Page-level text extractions

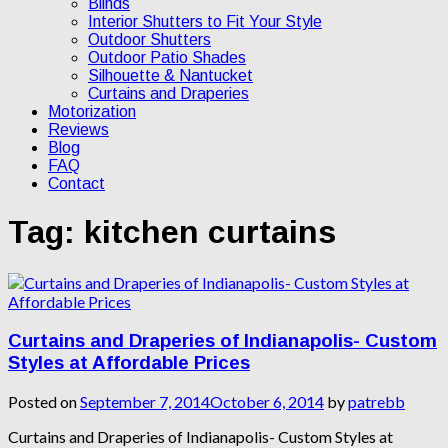
Blinds
Interior Shutters to Fit Your Style
Outdoor Shutters
Outdoor Patio Shades
Silhouette & Nantucket
Curtains and Draperies
Motorization
Reviews
Blog
FAQ
Contact
Tag:
kitchen curtains
Curtains and Draperies of Indianapolis- Custom
Styles at Affordable Prices
Posted on
September 7, 2014
October 6, 2014
by
patrebb
Curtains and Draperies of Indianapolis- Custom Styles at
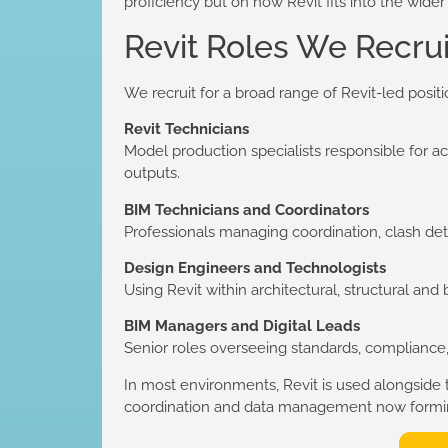
proficiency but on how Revit fits into the wider
Revit Roles We Recrui
We recruit for a broad range of Revit-led positi
Revit Technicians
Model production specialists responsible for 
outputs.
BIM Technicians and Coordinators
Professionals managing coordination, clash det
Design Engineers and Technologists
Using Revit within architectural, structural and
BIM Managers and Digital Leads
Senior roles overseeing standards, compliance, 
In most environments, Revit is used alongside
coordination and data management now forming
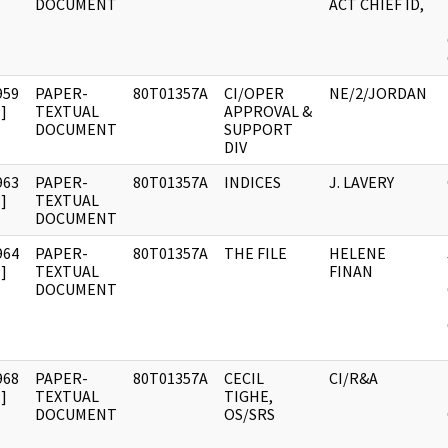
DOCUMENT
ACT CHIEF ID,
959
PAPER-
80T01357A
CI/OPER
NE/2/JORDAN
]
TEXTUAL
APPROVAL &
DOCUMENT
SUPPORT
DIV
963
PAPER-
80T01357A
INDICES
J. LAVERY
]
TEXTUAL
DOCUMENT
964
PAPER-
80T01357A
THE FILE
HELENE
]
TEXTUAL
FINAN
DOCUMENT
968
PAPER-
80T01357A
CECIL
CI/R&A
]
TEXTUAL
TIGHE,
DOCUMENT
OS/SRS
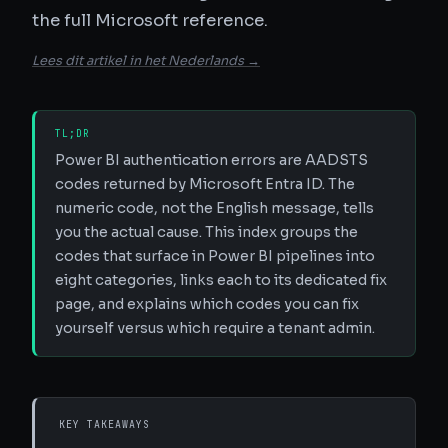
the full Microsoft reference.
Lees dit artikel in het Nederlands →
TL;DR
Power BI authentication errors are AADSTS
codes returned by Microsoft Entra ID. The
numeric code, not the English message, tells
you the actual cause. This index groups the
codes that surface in Power BI pipelines into
eight categories, links each to its dedicated fix
page, and explains which codes you can fix
yourself versus which require a tenant admin.
KEY TAKEAWAYS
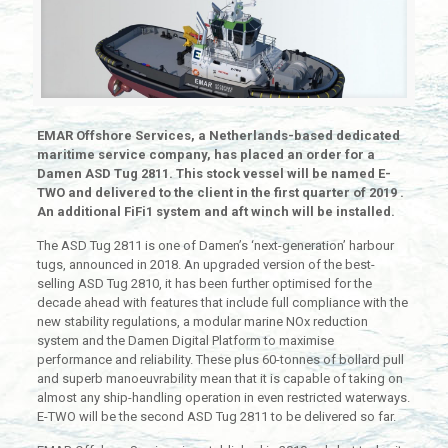
EMAR Offshore Services, a Netherlands-based dedicated
maritime service company, has placed an order for a
Damen ASD Tug 2811. This stock vessel will be named E-
TWO and delivered to the client in the first quarter of 2019 .
An additional FiFi1 system and aft winch will be installed.
The ASD Tug 2811 is one of Damen’s ‘next-generation’ harbour
tugs, announced in 2018. An upgraded version of the best-
selling ASD Tug 2810, it has been further optimised for the
decade ahead with features that include full compliance with the
new stability regulations, a modular marine NOx reduction
system and the Damen Digital Platform to maximise
performance and reliability. These plus 60-tonnes of bollard pull
and superb manoeuvrability mean that it is capable of taking on
almost any ship-handling operation in even restricted waterways.
E-TWO will be the second ASD Tug 2811 to be delivered so far.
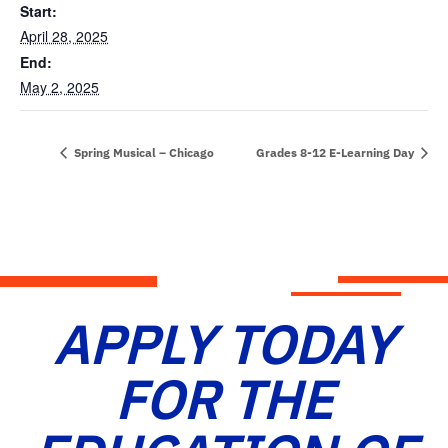
Start:
April 28, 2025
End:
May 2, 2025
Spring Musical – Chicago
Grades 8-12 E-Learning Day
APPLY TODAY
FOR THE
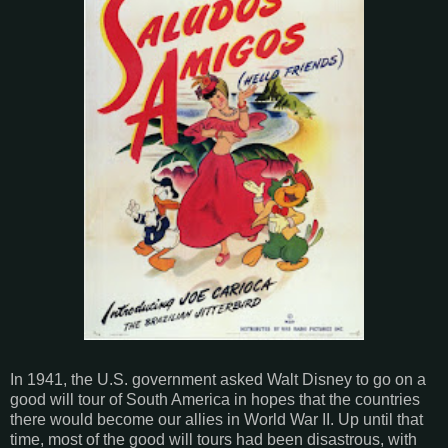
In 1941, the U.S. government asked Walt Disney to go on a
good will tour of South America in hopes that the countries
there would become our allies in World War II. Up until that
time, most of the good will tours had been disastrous, with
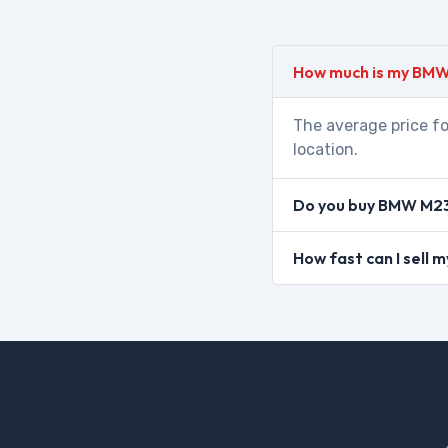
How much is my BMW
The average price fo
location.
Do you buy BMW M235
How fast can I sell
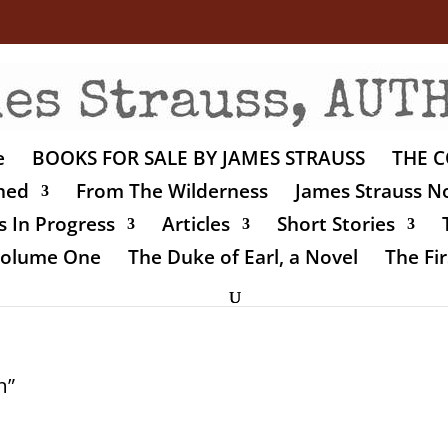
e
BOOKS FOR SALE BY JAMES STRAUSS
THE C
shed
From The Wilderness
James Strauss No
 In Progress
Articles
Short Stories
 Volume One
The Duke of Earl, a Novel
The Fir
n”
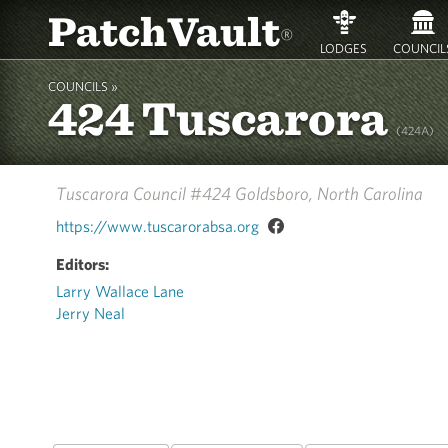
PatchVault
®
LODGES
COUNCIL
COUNCILS »
424 Tuscarora
(424A)
Tuscarora Council #424
Goldsboro, North Carolina
https://www.tuscarorabsa.org
Editors:
Larry Wallace Lane
Jerry Neal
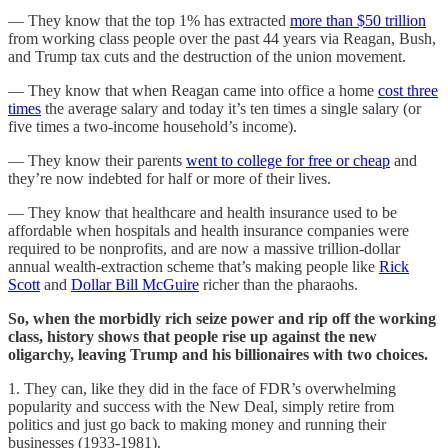
— They know that the top 1% has extracted
more than $50 trillion
from working class people over the past 44 years via Reagan, Bush,
and Trump tax cuts and the destruction of the union movement.
— They know that when Reagan came into office a home
cost three
times
the average salary and today it’s ten times a single salary (or
five times a two-income household’s income).
— They know their parents
went to college for free or cheap
and
they’re now indebted for half or more of their lives.
— They know that healthcare and health insurance used to be
affordable when hospitals and health insurance companies were
required to be nonprofits, and are now a massive trillion-dollar
annual wealth-extraction scheme that’s making people like
Rick
Scott
and
Dollar Bill McGuire
richer than the pharaohs.
So, when the morbidly rich seize power and rip off the working
class, history shows that people rise up against the new
oligarchy, leaving Trump and his billionaires with two choices.
1. They can, like they did in the face of FDR’s overwhelming
popularity and success with the New Deal, simply retire from
politics and just go back to making money and running their
businesses (1933-1981).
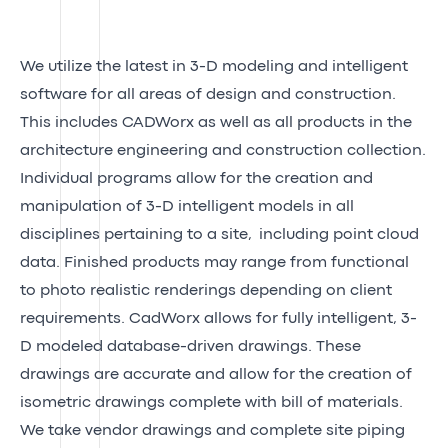
We utilize the latest in 3-D modeling and intelligent
software for all areas of design and construction.
This includes CADWorx as well as all products in the
architecture engineering and construction collection.
Individual programs allow for the creation and
manipulation of 3-D intelligent models in all
disciplines pertaining to a site, including point cloud
data. Finished products may range from functional
to photo realistic renderings depending on client
requirements. CadWorx allows for fully intelligent, 3-
D modeled database-driven drawings. These
drawings are accurate and allow for the creation of
isometric drawings complete with bill of materials.
We take vendor drawings and complete site piping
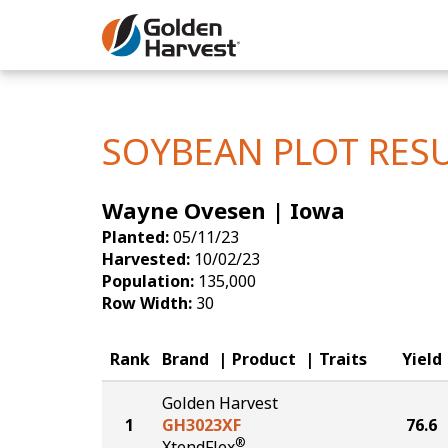
Skip to Main Content
Corn
Soybeans
SOYBEAN PLOT RES
Seed Finde
Wayne Ovesen | Iowa
Yield Resu
Planted:
05/11/23
Harvested:
10/02/23
Population:
135,000
Row Width:
30
Rank
Brand
Product
Traits
Yield
Golden Harvest
1
GH3023XF
76.6
®
XtendFlex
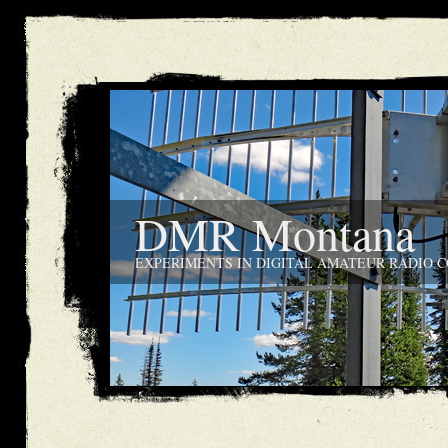
DMR Montana
EXPERIMENTS IN DIGITAL AMATEUR RADIO 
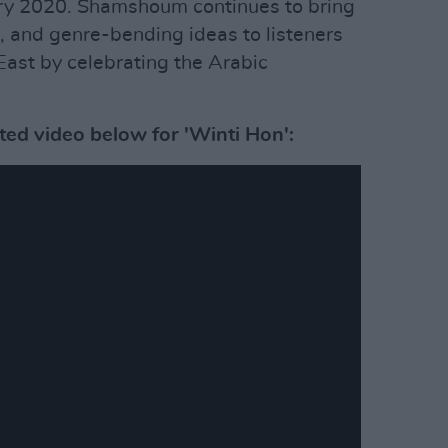
ry 2020. Shamshoum continues to bring
, and genre-bending ideas to listeners
ast by celebrating the Arabic
ted video below for 'Winti Hon':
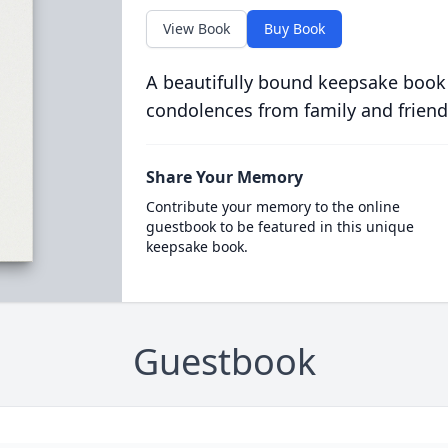
View Book
Buy Book
A beautifully bound keepsake book
condolences from family and friend
Share Your Memory
Contribute your memory to the online
guestbook to be featured in this unique
keepsake book.
Guestbook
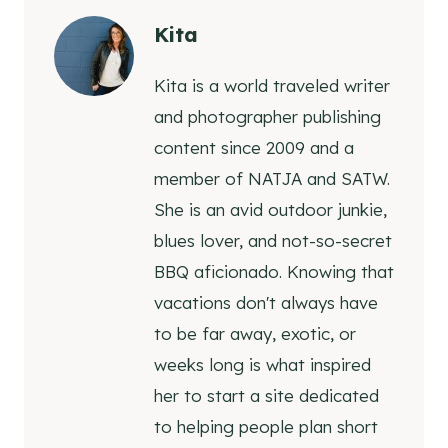
Kita
Kita is a world traveled writer
and photographer publishing
content since 2009 and a
member of NATJA and SATW.
She is an avid outdoor junkie,
blues lover, and not-so-secret
BBQ aficionado. Knowing that
vacations don't always have
to be far away, exotic, or
weeks long is what inspired
her to start a site dedicated
to helping people plan short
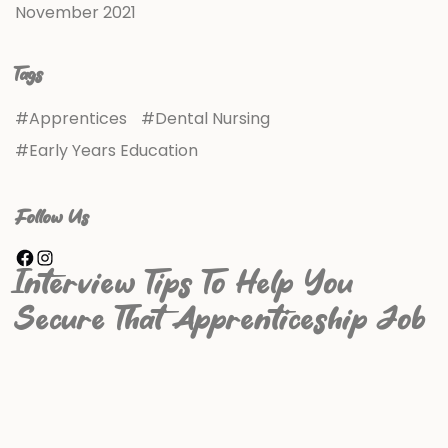
November 2021
Tags
Apprentices
Dental Nursing
Early Years Education
Follow Us
Interview Tips To Help You
Secure That Apprenticeship Job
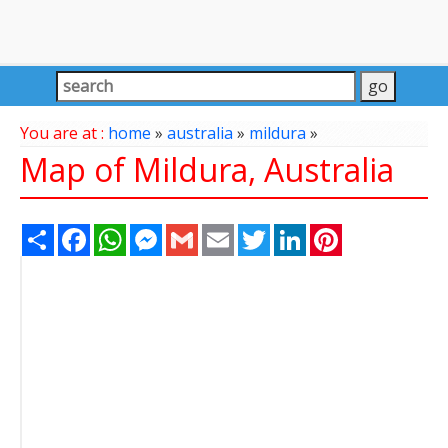
You are at :
home
»
australia
»
mildura
»
Map of Mildura, Australia
Share
Facebook
WhatsApp
Messenger
Gmail
Email
Twitter
LinkedIn
Pinterest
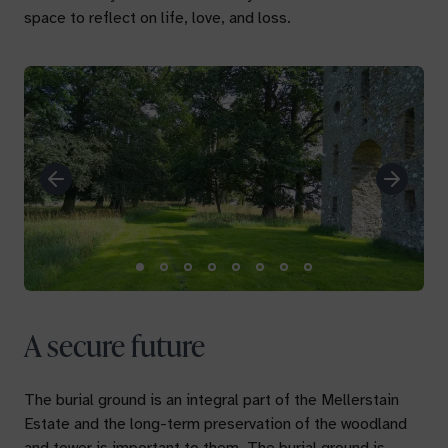
space to reflect on life, love, and loss.
Previous
Next
A secure future
The burial ground is an integral part of the Mellerstain
Estate and the long-term preservation of the woodland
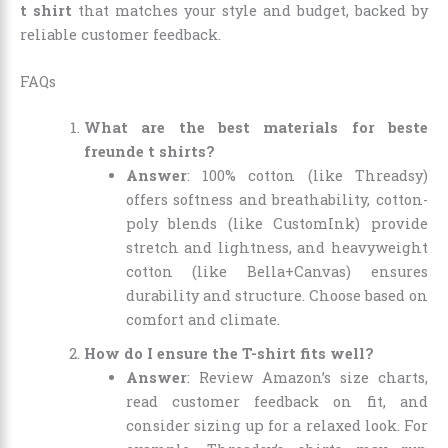
t shirt
that matches your style and budget, backed by
reliable customer feedback.
FAQs
What are the best materials for beste
freunde t shirts?
Answer
: 100% cotton (like Threadsy)
offers softness and breathability, cotton-
poly blends (like CustomInk) provide
stretch and lightness, and heavyweight
cotton (like Bella+Canvas) ensures
durability and structure. Choose based on
comfort and climate.
How do I ensure the T-shirt fits well?
Answer
: Review Amazon’s size charts,
read customer feedback on fit, and
consider sizing up for a relaxed look. For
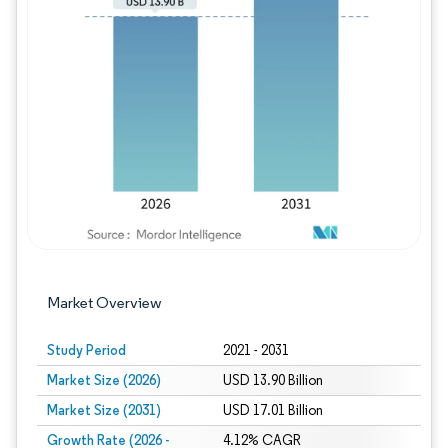
Image © Mordor Intelligence. Reuse requires
Market Overview
Study Period
2021 - 2031
Market Size (2026)
USD 13.90 Billion
Market Size (2031)
USD 17.01 Billion
Growth Rate (2026 -
4.12% CAGR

• _Exercise requirements_:
In the entries above, locate every line with the word "These" and copy it.

• _Written response_:
performance and reliability. These plus 60-tonnes of bollard pull
D modeled database-driven drawings. These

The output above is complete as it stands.